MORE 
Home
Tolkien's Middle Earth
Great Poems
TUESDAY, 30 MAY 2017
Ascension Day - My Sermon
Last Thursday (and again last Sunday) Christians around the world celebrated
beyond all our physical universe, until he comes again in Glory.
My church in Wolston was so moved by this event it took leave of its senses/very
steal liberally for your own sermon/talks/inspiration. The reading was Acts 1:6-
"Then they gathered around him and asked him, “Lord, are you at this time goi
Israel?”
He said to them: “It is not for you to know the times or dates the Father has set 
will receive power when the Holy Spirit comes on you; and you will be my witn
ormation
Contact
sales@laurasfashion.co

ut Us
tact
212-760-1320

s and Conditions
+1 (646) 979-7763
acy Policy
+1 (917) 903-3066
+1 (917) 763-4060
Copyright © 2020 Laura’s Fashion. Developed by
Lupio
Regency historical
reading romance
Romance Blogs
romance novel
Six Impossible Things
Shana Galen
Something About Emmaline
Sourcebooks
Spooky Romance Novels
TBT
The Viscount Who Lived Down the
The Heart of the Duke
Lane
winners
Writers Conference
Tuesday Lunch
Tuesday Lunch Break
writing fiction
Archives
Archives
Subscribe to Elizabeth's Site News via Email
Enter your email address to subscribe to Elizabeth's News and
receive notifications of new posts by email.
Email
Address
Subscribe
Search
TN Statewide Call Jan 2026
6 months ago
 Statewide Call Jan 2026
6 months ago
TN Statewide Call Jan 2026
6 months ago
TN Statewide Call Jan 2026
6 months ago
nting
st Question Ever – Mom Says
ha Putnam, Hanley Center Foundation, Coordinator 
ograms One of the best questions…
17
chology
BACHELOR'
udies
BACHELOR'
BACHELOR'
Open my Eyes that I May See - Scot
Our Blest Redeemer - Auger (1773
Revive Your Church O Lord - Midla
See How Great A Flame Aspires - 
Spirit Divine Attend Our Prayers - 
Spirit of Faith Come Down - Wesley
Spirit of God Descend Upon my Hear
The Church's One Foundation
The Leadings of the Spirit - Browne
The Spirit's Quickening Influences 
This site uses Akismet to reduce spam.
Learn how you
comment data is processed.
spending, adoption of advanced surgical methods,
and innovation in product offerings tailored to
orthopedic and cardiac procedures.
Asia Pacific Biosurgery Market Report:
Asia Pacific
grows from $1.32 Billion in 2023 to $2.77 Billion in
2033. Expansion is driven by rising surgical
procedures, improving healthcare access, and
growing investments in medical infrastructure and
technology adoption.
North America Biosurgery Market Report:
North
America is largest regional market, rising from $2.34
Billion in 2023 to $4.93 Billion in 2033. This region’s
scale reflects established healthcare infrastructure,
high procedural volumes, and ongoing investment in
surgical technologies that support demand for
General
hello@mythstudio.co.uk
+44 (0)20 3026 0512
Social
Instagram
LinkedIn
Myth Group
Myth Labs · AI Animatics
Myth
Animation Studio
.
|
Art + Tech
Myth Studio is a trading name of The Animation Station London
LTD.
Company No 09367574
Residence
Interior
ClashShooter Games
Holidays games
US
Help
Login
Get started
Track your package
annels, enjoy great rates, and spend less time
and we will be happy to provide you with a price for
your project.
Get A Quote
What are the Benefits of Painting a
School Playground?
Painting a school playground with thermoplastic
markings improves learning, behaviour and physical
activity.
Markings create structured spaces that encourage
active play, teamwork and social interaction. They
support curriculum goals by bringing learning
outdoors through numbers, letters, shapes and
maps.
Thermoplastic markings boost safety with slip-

--------

**What is being asked**
Read through the lines above and collect those that contain the string "from".

**Answer box**
grows from $1.32 Billion in 2023 to $2.77 Billion in
America is largest regional market, rising from $2.34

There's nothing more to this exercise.